= Study questions =
1 - In the forum thread on the film score, which movie's trailer is mentioned as having used Ligeti again?
2 - List the composers that the forum thread on the film score cites as having used melody.
3 - Continue the forum thread on the film score from its last post.

= Source text =
"""

An interesting point Simon.

In as much as "Melody" has traditionally been considered an essential ingredient in what defines music, 
taken one step further it means that "Best Score" is no longer about "Music".

I think this is in fact where we are.

k


----------



## givemenoughrope (Mar 4, 2014)

I can't whistle Ligeti -Atmospheres or Scelsi st qt #4. Music doesn't always have a show tune dancing on top of it. True, it makes it easier or at least more obvious in terms of development. 

Anyone have any clue how they achieved those noise-y riser things in the first few cues? Pink noise through a LPF?


----------



## KEnK (Mar 4, 2014)

Huge difference between the atonal works you mentioned and a bunch of synth pads.
And melody doesn't mean "show tune" :roll: 

Ives, Schoenberg, Bartok, Stravinsky etc. all used melody.


----------



## givemenoughrope (Mar 4, 2014)

Hyperbole, Ken.
I think it's obvious that these 'synth pads' (you make them sound like presets who should get a credit on the cue sheet) are the modern film/electronic music equivalent. Do they use the theoretical rules of Palestrina? No, but they evoke the same 'space'. I still think all of this points back to Kubrick's films creatively. Ligeti was once again used in a trailer (the new Godzilla which looks great) to good effect. I just think everyone is bemoaning the death of the film score when really I think that there are still a bunch of avenues just opening up.


----------



## jaredcowing (Mar 4, 2014)

To me this score was really about timbre and sound design, and it married the film very well. Personally I found the climactic music was too repetitive, far from original from a harmonic standpoint. To me a little more creativity with harmony and harmonic rhythm (I don't mean Schoenberg, I just mean some variation from IV-vi-I-V block chords) would have made the music even more effective, but it still worked. I find it exciting that it really grabbed listeners and tried some very, very cool things sonically- I think more people now realize how powerful music can be in film as a result.

"""

= Data extract =

"""

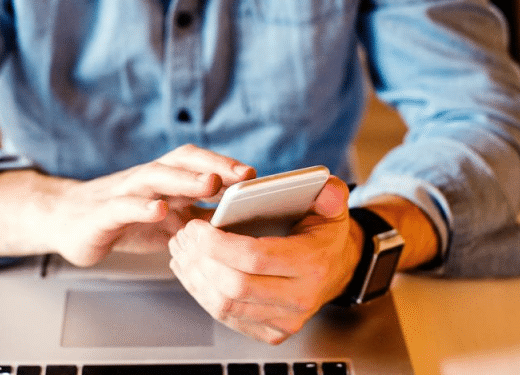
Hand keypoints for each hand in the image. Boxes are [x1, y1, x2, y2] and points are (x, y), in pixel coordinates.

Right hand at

"""

= Responses by task =
1 - The new Godzilla.

2 - Ives, Schoenberg, Bartok, Stravinsky

3 -
At the same time, I hope this wasn't sending another signal that the over-and-over block-cord approach to harmony was always going to trump other styles in the "powerful/epic" department- variety is still good!! If the next Oscar goes to a score that sounds like Gravity, and the next and the next, I'll be worried, but as it stands I think it was refreshing and was glad to see it win. Really would have been nice to see Thomas Newman finally get a nod though it certainly wasn't his strongest score.


----------



## AC986 (Mar 4, 2014)

You have all approached this subject from entirely the wrong angle.


----------



## Guy Rowland (Mar 4, 2014)

Simon Ravn @ Tue Mar 04 said:


> I can't, because the score wasn't about melody, it was about soundscape and motion. But I certainly can recall its sound in my head.



Yes, me too. If I hear a little clip of that distinctive sound... I don't even know how to describe it, it's not a motif, but it sort of IS the film, or rather the chaos, much like those two low cello notes ARE the shark in Jaws. I wasn't even aware of it when I was watching the film, but the second I heard it afterwards, I was "oooooooooooooohhhhh that's goooooooood...."

I love Newman, but the academy blew it on Shawshank, Brockovich, Nemo... don't feel its right to take it away from Price at this point for their past sins....


----------



## KEnK (Mar 4, 2014)

Yes- it does sound like synth presets to me.
A sawtooth is a sawtooth.
I hear presets all the time.
But no need to continue arguing about it-

I just think it's an extremely weak recipient for "Best Score of the Year".
(and I'm not alone)
I also thought the Social Network score was undeserved as well.

Those 2 taken together would seem to make "Best Score" little more than a hoax.
(And render the award meaningless, which it is anyway)

But I will ask one more q to those who like it.
Have you listened to it on it's own?
or are you remembering it in Glorious 3D?

If not, please do- then post your thoughts.

k


----------



## Simon Ravn (Mar 4, 2014)

KEnK, I haven't listened to it on its own yet. And yes, I watched the movie in "glorious" 3D (actually I think this is the first 3D movie I saw where 3D worked).

Anyway - what is your point? That the music should be interesting outside the film to deserve a "Best Score" award?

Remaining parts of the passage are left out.